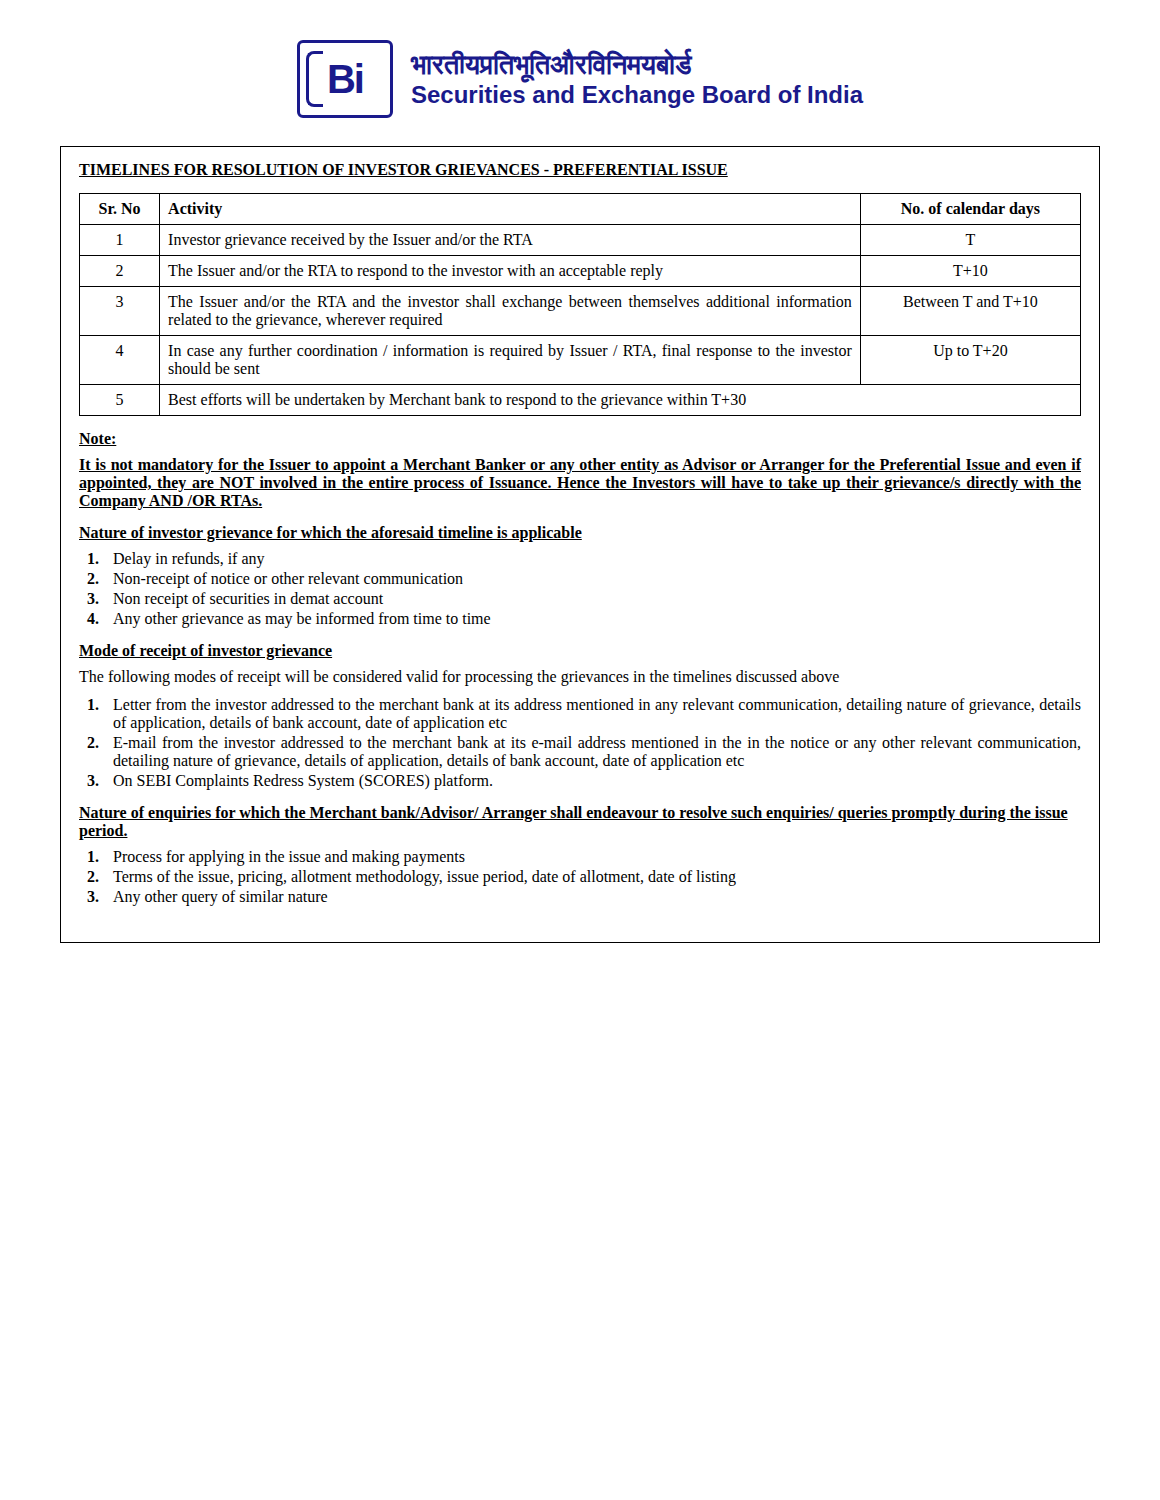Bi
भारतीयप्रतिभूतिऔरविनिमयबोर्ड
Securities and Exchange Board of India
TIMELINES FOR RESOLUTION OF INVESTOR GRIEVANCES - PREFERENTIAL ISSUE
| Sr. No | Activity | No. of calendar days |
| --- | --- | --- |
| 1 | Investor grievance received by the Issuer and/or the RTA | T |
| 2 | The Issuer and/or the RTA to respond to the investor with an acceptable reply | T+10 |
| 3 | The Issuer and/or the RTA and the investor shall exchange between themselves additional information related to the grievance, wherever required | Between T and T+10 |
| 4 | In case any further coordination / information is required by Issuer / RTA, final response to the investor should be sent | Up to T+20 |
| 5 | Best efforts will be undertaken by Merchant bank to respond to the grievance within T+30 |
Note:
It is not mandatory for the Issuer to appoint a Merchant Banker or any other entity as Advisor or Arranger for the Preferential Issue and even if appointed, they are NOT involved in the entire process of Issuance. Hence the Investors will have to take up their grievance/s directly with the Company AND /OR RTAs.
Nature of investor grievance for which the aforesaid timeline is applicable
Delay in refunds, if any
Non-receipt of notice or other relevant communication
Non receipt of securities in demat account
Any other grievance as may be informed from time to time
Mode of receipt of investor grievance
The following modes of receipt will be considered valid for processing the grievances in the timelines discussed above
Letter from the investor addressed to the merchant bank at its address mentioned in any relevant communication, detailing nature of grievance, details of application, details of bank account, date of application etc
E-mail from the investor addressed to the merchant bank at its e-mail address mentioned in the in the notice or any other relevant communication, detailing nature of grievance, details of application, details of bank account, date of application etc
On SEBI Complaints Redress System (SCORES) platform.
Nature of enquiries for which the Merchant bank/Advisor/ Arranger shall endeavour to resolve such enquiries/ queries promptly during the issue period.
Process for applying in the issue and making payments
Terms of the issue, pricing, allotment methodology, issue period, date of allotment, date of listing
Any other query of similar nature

...

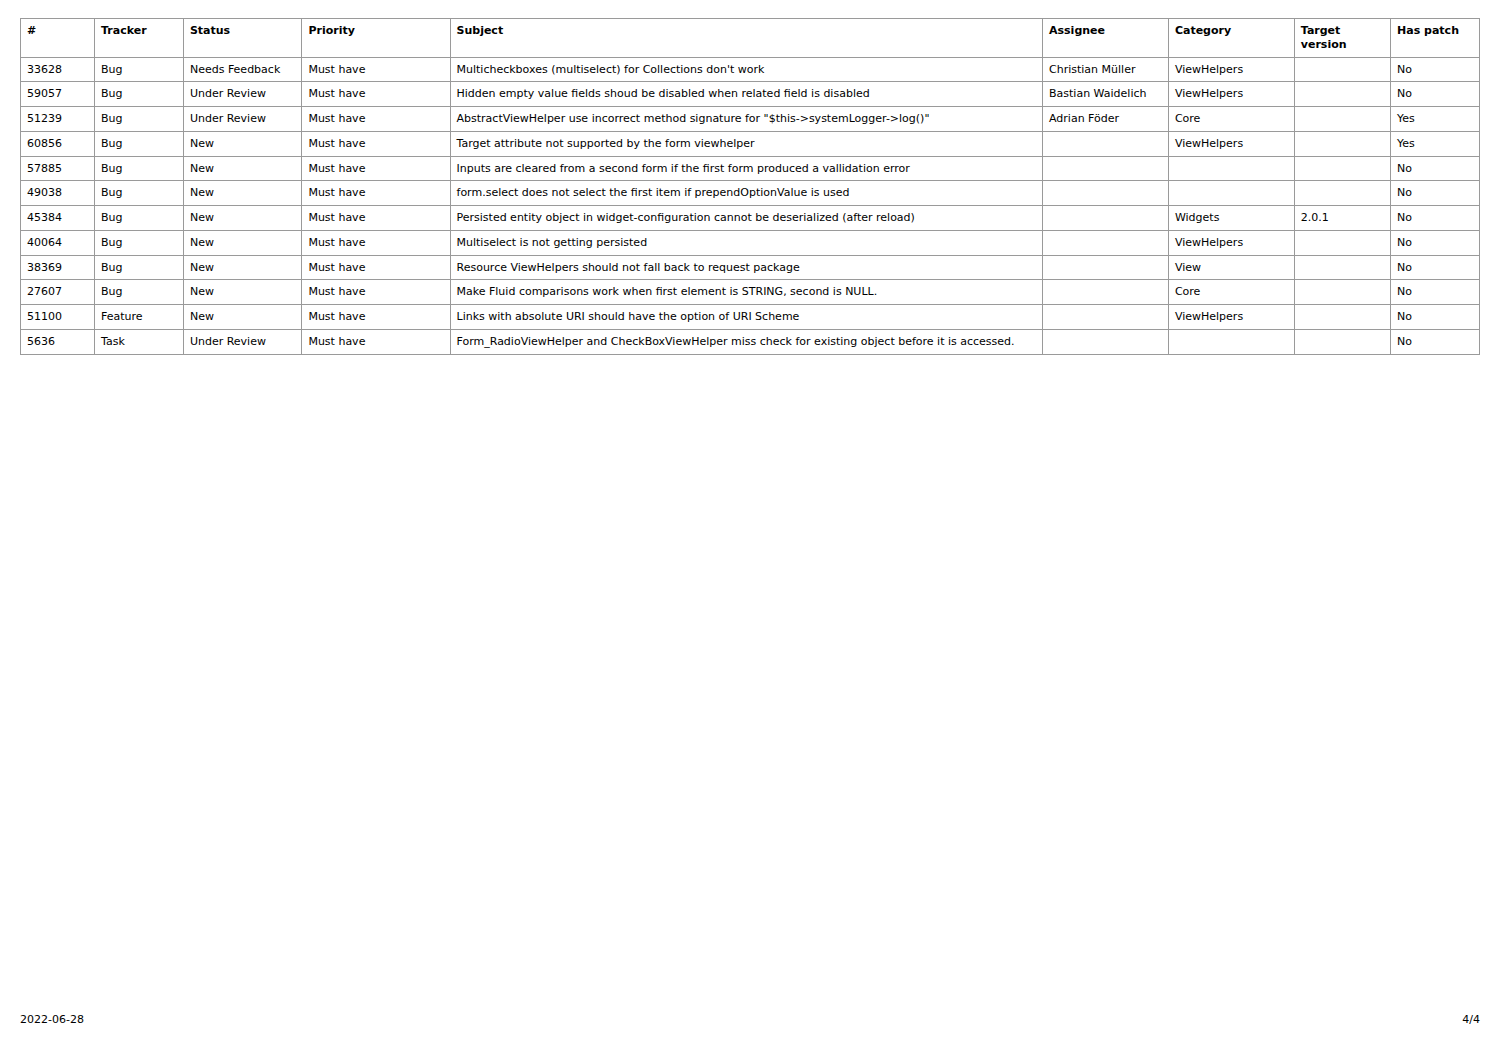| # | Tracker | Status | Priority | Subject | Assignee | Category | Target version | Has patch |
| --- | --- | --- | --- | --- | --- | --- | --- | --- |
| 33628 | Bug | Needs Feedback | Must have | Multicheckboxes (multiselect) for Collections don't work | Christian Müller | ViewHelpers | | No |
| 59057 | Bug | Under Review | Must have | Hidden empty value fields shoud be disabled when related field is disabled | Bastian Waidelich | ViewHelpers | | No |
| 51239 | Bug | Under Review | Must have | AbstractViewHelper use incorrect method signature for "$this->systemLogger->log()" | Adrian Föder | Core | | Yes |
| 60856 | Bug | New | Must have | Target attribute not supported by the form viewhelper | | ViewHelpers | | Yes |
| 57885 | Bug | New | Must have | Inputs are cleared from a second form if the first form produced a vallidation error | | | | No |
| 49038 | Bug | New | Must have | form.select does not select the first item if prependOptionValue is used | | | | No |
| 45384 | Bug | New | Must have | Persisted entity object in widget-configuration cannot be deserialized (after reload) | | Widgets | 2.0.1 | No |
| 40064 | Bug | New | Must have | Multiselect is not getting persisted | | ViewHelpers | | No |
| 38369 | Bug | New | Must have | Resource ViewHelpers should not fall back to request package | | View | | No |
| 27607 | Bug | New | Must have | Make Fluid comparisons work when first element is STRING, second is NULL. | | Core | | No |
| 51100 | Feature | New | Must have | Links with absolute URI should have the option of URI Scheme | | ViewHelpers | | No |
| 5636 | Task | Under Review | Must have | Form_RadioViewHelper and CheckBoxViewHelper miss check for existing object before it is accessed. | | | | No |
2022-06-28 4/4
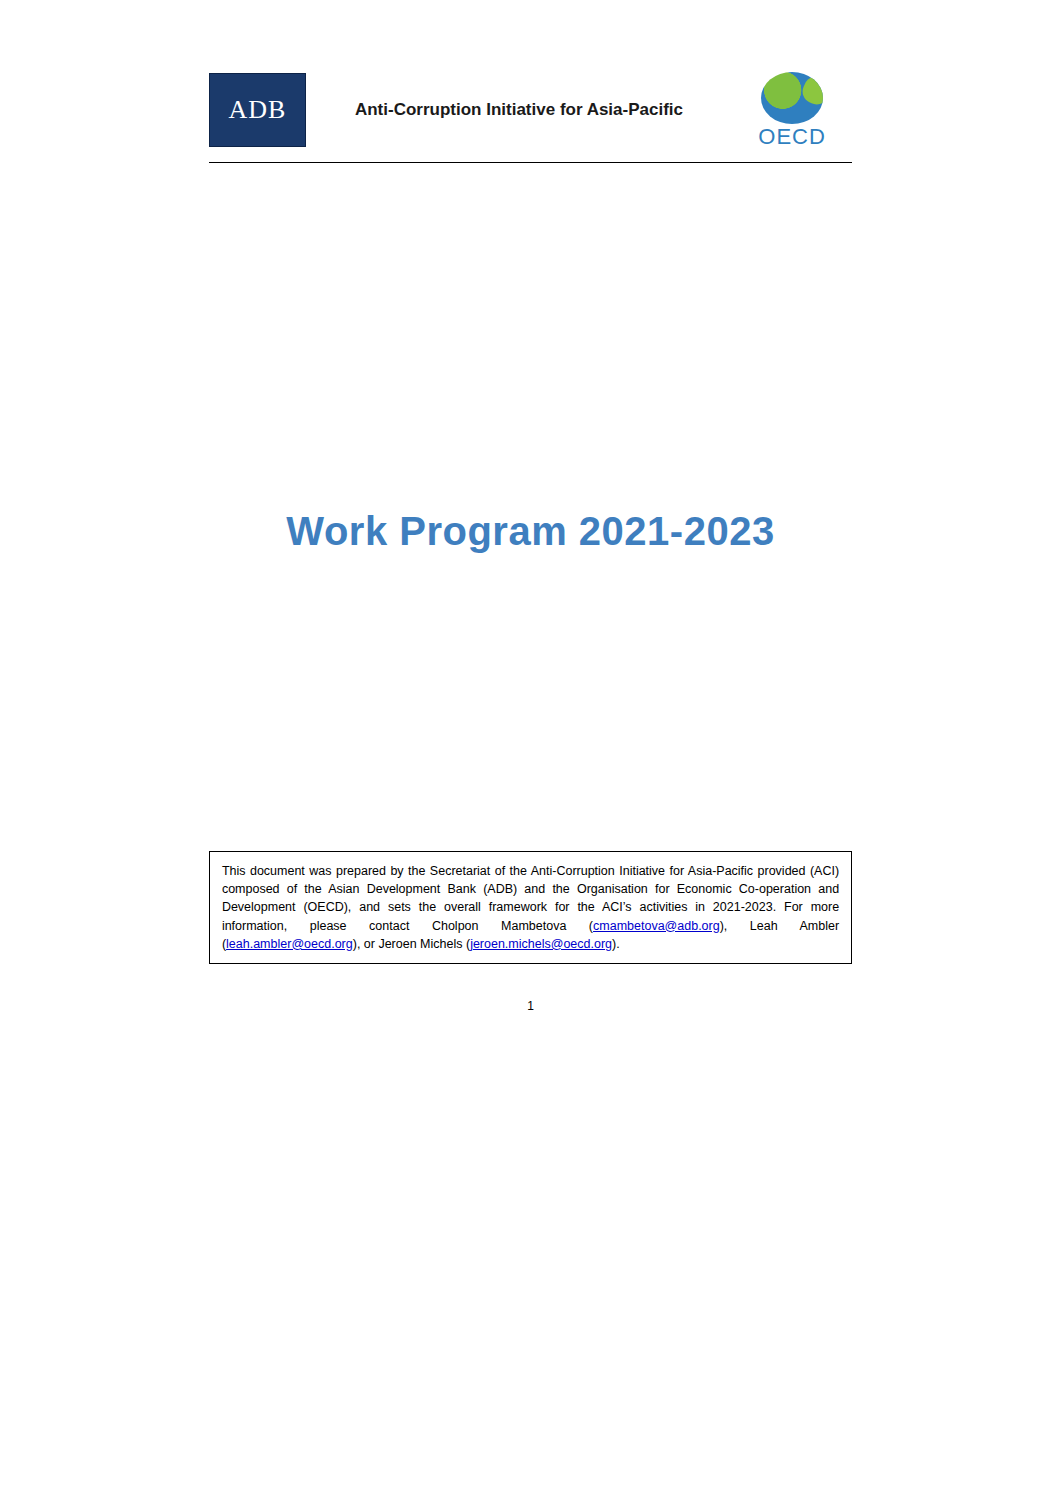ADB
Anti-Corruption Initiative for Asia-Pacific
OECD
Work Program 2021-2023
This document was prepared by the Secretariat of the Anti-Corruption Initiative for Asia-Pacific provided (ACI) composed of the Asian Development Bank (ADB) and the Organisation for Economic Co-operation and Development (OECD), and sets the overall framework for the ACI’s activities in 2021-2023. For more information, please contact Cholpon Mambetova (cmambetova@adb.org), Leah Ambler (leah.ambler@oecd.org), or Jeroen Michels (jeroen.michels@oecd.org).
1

**THE TASK**
With the pictures left out, write out exactly the lines above from the one containing "accessed. | | | | No |" through the one containing "Work Program 2021-2023".

**REPLY TO THE EXERCISE**
| 5636 | Task | Under Review | Must have | Form_RadioViewHelper and CheckBoxViewHelper miss check for existing object before it is accessed. | | | | No |
2022-06-28 4/4
ADB
Anti-Corruption Initiative for Asia-Pacific
OECD
Work Program 2021-2023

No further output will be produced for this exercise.